Do this:
Reproduce the lines below, swapping each occurrence of "scientific name" for "taxon" and leaving everything else untouched.

Supplied material:
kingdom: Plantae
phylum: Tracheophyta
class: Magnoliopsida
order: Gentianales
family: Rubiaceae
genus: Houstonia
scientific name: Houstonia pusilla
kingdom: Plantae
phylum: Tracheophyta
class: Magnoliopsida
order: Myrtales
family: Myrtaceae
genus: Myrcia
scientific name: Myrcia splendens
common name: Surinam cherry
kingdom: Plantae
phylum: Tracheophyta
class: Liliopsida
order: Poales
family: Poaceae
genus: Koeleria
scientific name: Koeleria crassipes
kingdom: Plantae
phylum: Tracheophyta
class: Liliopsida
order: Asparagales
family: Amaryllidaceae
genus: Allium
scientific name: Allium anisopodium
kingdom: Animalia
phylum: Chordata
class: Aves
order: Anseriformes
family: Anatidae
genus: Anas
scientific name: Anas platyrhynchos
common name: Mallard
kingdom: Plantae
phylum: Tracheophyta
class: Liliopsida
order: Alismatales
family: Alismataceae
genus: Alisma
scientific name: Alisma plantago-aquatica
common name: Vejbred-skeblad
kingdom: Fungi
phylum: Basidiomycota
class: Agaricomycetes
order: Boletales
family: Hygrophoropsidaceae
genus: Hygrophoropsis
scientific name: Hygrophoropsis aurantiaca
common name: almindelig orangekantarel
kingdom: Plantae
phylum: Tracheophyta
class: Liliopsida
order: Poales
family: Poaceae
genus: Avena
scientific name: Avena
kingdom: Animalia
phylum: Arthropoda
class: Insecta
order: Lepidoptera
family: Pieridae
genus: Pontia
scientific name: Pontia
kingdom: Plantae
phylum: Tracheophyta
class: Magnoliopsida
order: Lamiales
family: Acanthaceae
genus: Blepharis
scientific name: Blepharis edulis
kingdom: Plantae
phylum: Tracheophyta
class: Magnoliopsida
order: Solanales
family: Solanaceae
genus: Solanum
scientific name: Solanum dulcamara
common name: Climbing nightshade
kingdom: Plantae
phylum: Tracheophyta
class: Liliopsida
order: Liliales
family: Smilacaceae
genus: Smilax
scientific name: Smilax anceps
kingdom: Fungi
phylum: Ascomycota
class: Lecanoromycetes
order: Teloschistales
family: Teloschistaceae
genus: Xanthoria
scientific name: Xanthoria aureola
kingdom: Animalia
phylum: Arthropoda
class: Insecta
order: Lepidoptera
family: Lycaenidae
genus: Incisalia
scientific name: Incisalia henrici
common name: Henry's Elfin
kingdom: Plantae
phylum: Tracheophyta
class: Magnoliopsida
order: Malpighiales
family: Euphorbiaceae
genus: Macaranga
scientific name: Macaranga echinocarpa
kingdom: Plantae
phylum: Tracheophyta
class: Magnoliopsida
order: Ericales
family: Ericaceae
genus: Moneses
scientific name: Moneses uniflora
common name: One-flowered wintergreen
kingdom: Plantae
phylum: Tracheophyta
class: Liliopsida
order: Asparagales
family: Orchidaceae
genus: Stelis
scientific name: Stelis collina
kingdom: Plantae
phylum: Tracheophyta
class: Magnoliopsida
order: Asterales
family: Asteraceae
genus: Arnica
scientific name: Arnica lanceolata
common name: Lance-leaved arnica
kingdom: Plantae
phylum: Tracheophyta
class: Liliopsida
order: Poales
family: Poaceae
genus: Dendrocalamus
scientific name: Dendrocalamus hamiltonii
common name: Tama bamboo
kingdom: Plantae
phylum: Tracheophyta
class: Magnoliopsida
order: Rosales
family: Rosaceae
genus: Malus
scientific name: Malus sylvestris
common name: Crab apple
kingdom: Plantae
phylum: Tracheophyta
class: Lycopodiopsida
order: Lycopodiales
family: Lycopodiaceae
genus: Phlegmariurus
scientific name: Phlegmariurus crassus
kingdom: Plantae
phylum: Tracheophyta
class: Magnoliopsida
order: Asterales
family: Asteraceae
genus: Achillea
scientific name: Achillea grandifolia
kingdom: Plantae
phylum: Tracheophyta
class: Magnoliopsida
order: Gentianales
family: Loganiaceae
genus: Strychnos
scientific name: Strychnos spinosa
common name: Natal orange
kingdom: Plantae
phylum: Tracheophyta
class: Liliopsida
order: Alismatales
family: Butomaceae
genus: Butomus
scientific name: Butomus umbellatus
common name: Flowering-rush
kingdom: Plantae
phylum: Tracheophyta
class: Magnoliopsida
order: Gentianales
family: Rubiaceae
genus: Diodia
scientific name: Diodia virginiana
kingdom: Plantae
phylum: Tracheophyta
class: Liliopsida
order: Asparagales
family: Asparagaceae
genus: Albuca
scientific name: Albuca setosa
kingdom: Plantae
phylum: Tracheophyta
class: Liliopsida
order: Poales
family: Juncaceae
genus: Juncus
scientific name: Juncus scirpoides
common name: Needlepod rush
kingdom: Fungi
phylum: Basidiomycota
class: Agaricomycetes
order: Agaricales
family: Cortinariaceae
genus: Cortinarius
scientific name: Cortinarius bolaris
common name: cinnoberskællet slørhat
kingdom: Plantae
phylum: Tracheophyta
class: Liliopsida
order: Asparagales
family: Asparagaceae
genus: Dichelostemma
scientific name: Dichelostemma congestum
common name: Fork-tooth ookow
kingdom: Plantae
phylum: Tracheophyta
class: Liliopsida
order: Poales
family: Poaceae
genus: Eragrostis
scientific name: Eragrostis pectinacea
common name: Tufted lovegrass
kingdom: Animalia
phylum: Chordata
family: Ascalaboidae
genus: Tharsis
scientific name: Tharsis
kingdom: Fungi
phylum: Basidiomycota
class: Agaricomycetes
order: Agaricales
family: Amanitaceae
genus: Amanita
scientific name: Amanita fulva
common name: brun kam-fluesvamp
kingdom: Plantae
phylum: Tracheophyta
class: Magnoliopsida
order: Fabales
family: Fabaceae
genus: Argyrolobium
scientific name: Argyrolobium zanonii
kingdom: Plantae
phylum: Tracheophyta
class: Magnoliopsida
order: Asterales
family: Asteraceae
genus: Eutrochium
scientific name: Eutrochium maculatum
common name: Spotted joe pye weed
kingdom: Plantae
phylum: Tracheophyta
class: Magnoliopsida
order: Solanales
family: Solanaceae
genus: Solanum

Result for this task:
kingdom: Plantae
phylum: Tracheophyta
class: Magnoliopsida
order: Gentianales
family: Rubiaceae
genus: Houstonia
taxon: Houstonia pusilla
kingdom: Plantae
phylum: Tracheophyta
class: Magnoliopsida
order: Myrtales
family: Myrtaceae
genus: Myrcia
taxon: Myrcia splendens
common name: Surinam cherry
kingdom: Plantae
phylum: Tracheophyta
class: Liliopsida
order: Poales
family: Poaceae
genus: Koeleria
taxon: Koeleria crassipes
kingdom: Plantae
phylum: Tracheophyta
class: Liliopsida
order: Asparagales
family: Amaryllidaceae
genus: Allium
taxon: Allium anisopodium
kingdom: Animalia
phylum: Chordata
class: Aves
order: Anseriformes
family: Anatidae
genus: Anas
taxon: Anas platyrhynchos
common name: Mallard
kingdom: Plantae
phylum: Tracheophyta
class: Liliopsida
order: Alismatales
family: Alismataceae
genus: Alisma
taxon: Alisma plantago-aquatica
common name: Vejbred-skeblad
kingdom: Fungi
phylum: Basidiomycota
class: Agaricomycetes
order: Boletales
family: Hygrophoropsidaceae
genus: Hygrophoropsis
taxon: Hygrophoropsis aurantiaca
common name: almindelig orangekantarel
kingdom: Plantae
phylum: Tracheophyta
class: Liliopsida
order: Poales
family: Poaceae
genus: Avena
taxon: Avena
kingdom: Animalia
phylum: Arthropoda
class: Insecta
order: Lepidoptera
family: Pieridae
genus: Pontia
taxon: Pontia
kingdom: Plantae
phylum: Tracheophyta
class: Magnoliopsida
order: Lamiales
family: Acanthaceae
genus: Blepharis
taxon: Blepharis edulis
kingdom: Plantae
phylum: Tracheophyta
class: Magnoliopsida
order: Solanales
family: Solanaceae
genus: Solanum
taxon: Solanum dulcamara
common name: Climbing nightshade
kingdom: Plantae
phylum: Tracheophyta
class: Liliopsida
order: Liliales
family: Smilacaceae
genus: Smilax
taxon: Smilax anceps
kingdom: Fungi
phylum: Ascomycota
class: Lecanoromycetes
order: Teloschistales
family: Teloschistaceae
genus: Xanthoria
taxon: Xanthoria aureola
kingdom: Animalia
phylum: Arthropoda
class: Insecta
order: Lepidoptera
family: Lycaenidae
genus: Incisalia
taxon: Incisalia henrici
common name: Henry's Elfin
kingdom: Plantae
phylum: Tracheophyta
class: Magnoliopsida
order: Malpighiales
family: Euphorbiaceae
genus: Macaranga
taxon: Macaranga echinocarpa
kingdom: Plantae
phylum: Tracheophyta
class: Magnoliopsida
order: Ericales
family: Ericaceae
genus: Moneses
taxon: Moneses uniflora
common name: One-flowered wintergreen
kingdom: Plantae
phylum: Tracheophyta
class: Liliopsida
order: Asparagales
family: Orchidaceae
genus: Stelis
taxon: Stelis collina
kingdom: Plantae
phylum: Tracheophyta
class: Magnoliopsida
order: Asterales
family: Asteraceae
genus: Arnica
taxon: Arnica lanceolata
common name: Lance-leaved arnica
kingdom: Plantae
phylum: Tracheophyta
class: Liliopsida
order: Poales
family: Poaceae
genus: Dendrocalamus
taxon: Dendrocalamus hamiltonii
common name: Tama bamboo
kingdom: Plantae
phylum: Tracheophyta
class: Magnoliopsida
order: Rosales
family: Rosaceae
genus: Malus
taxon: Malus sylvestris
common name: Crab apple
kingdom: Plantae
phylum: Tracheophyta
class: Lycopodiopsida
order: Lycopodiales
family: Lycopodiaceae
genus: Phlegmariurus
taxon: Phlegmariurus crassus
kingdom: Plantae
phylum: Tracheophyta
class: Magnoliopsida
order: Asterales
family: Asteraceae
genus: Achillea
taxon: Achillea grandifolia
kingdom: Plantae
phylum: Tracheophyta
class: Magnoliopsida
order: Gentianales
family: Loganiaceae
genus: Strychnos
taxon: Strychnos spinosa
common name: Natal orange
kingdom: Plantae
phylum: Tracheophyta
class: Liliopsida
order: Alismatales
family: Butomaceae
genus: Butomus
taxon: Butomus umbellatus
common name: Flowering-rush
kingdom: Plantae
phylum: Tracheophyta
class: Magnoliopsida
order: Gentianales
family: Rubiaceae
genus: Diodia
taxon: Diodia virginiana
kingdom: Plantae
phylum: Tracheophyta
class: Liliopsida
order: Asparagales
family: Asparagaceae
genus: Albuca
taxon: Albuca setosa
kingdom: Plantae
phylum: Tracheophyta
class: Liliopsida
order: Poales
family: Juncaceae
genus: Juncus
taxon: Juncus scirpoides
common name: Needlepod rush
kingdom: Fungi
phylum: Basidiomycota
class: Agaricomycetes
order: Agaricales
family: Cortinariaceae
genus: Cortinarius
taxon: Cortinarius bolaris
common name: cinnoberskællet slørhat
kingdom: Plantae
phylum: Tracheophyta
class: Liliopsida
order: Asparagales
family: Asparagaceae
genus: Dichelostemma
taxon: Dichelostemma congestum
common name: Fork-tooth ookow
kingdom: Plantae
phylum: Tracheophyta
class: Liliopsida
order: Poales
family: Poaceae
genus: Eragrostis
taxon: Eragrostis pectinacea
common name: Tufted lovegrass
kingdom: Animalia
phylum: Chordata
family: Ascalaboidae
genus: Tharsis
taxon: Tharsis
kingdom: Fungi
phylum: Basidiomycota
class: Agaricomycetes
order: Agaricales
family: Amanitaceae
genus: Amanita
taxon: Amanita fulva
common name: brun kam-fluesvamp
kingdom: Plantae
phylum: Tracheophyta
class: Magnoliopsida
order: Fabales
family: Fabaceae
genus: Argyrolobium
taxon: Argyrolobium zanonii
kingdom: Plantae
phylum: Tracheophyta
class: Magnoliopsida
order: Asterales
family: Asteraceae
genus: Eutrochium
taxon: Eutrochium maculatum
common name: Spotted joe pye weed
kingdom: Plantae
phylum: Tracheophyta
class: Magnoliopsida
order: Solanales
family: Solanaceae
genus: Solanum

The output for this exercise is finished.